:: Source text ::
--------------------------------

Since the tangent line is perpendicular, its slope is \(\displaystyle -\frac{1}{6 }\)

To write the equation in the form \(\displaystyle y = mx + b\), we need to solve for "b," the y-intercept. We can plug in the slope for "m" and the coordinates of the point \(\displaystyle (-3, 8 )\) for x and y:

\(\displaystyle 8= -\frac{1}{6}(-3) + b\)

\(\displaystyle 8 = \frac{1} { 2 } + b\)

\(\displaystyle 7 \frac{1}{2} = b\)

The equation is \(\displaystyle y = -\frac{1}{6} x+7 \frac{1}{2}\)

Example Question #6 : Tangent Lines

Find the equation for the tangent line of the circle \(\displaystyle (y+1)^2 + (x- 4 ) ^ 2 = 8\) at the point \(\displaystyle (-2, 3 )\).

Possible Answers:

\(\displaystyle y = \frac{3}{2} x + 6\)

\(\displaystyle y = -\frac{3}{2}x\)

\(\displaystyle y = \frac{3}{2 } x - 2\frac{1}{2}\)

\(\displaystyle y = -\frac{2}{3} x - \frac{5}{3}\)

\(\displaystyle y = -\frac{2}{3} x + \frac{13}{3 }\)

Correct answer:

\(\displaystyle y = \frac{3}{2} x + 6\)

Explanation:

The circle's center is \(\displaystyle (4, -1)\). The tangent line will be perpendicular to the line going through the points \(\displaystyle (4, -1 )\) and \(\displaystyle (-2,3)\), so it will be helpful to know the slope of this line:

\(\displaystyle \frac{ \Delta y }{ \Delta x } = \frac{-1 - 3 }{ 4 - - 2 } = \frac{-4}{6 } = -\frac{2}{3}\)

--------------------------------

:: Data ::
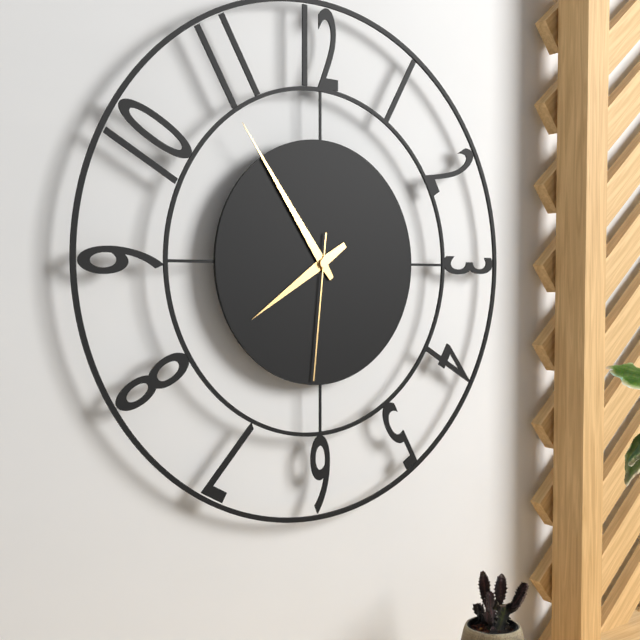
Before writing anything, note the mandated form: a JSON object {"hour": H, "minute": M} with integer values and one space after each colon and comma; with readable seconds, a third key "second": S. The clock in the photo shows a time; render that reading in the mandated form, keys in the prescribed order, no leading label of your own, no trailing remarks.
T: {"hour": 7, "minute": 54, "second": 31}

--------------------------------

:: Task list ::
1. Answer these from the tangent-line solutions.
(a) What value of b does the first solution arrive at?
(b) At what point does Example Question #6 ask for the tangent line?
(c) What center does the explanation give for the circle?
2. Repeat the tangent-line solutions word for word from "Example Question #6" to "point \(\displaystyle (-2, 3 )\).".
3. Write what comes next in the tangent-line solutions, starting right after the final slope calculation.

:: Task-by-task results ::
1.
(a) 7 1/2
(b) (-2, 3)
(c) (4, -1)

2.
Example Question #6 : Tangent Lines

Find the equation for the tangent line of the circle \(\displaystyle (y+1)^2 + (x- 4 ) ^ 2 = 8\) at the point \(\displaystyle (-2, 3 )\).

3.
Since the tangent line is perpendicular, its slope is \(\displaystyle \frac{3}{2 }\).

To write the equation in the form \(\displaystyle y = mx + b\), we need to solve for "b," the y-intercept. We can plug in the slope for "m" and the coordinates of the point \(\displaystyle (-2,3)\) for x and y:

\(\displaystyle 3= \frac{3}{2}(-2) + b\)

\(\displaystyle 3=-3 + b\)

\(\displaystyle 6= b\)

The equation is \(\displaystyle y = \frac{3}{2} x +6\)

Example Question #7 : Tangent Lines

Find the equation for the tangent line to the circle \(\displaystyle (y+ 2 )^2 + (x -3)^2 = 169\) at the point \(\displaystyle (15, 3 )\).

Possible Answers:

\(\displaystyle y = -18x + 273\)

\(\displaystyle y = -12x + 183\)

\(\displaystyle y = -18x + 69\)

\(\displaystyle y = -\frac{12}{5} x + 39\)

\(\displaystyle y = -\frac{12} {5 } x + \frac{26}{5 }\)

Correct answer:

\(\displaystyle y = -\frac{12}{5} x + 39\)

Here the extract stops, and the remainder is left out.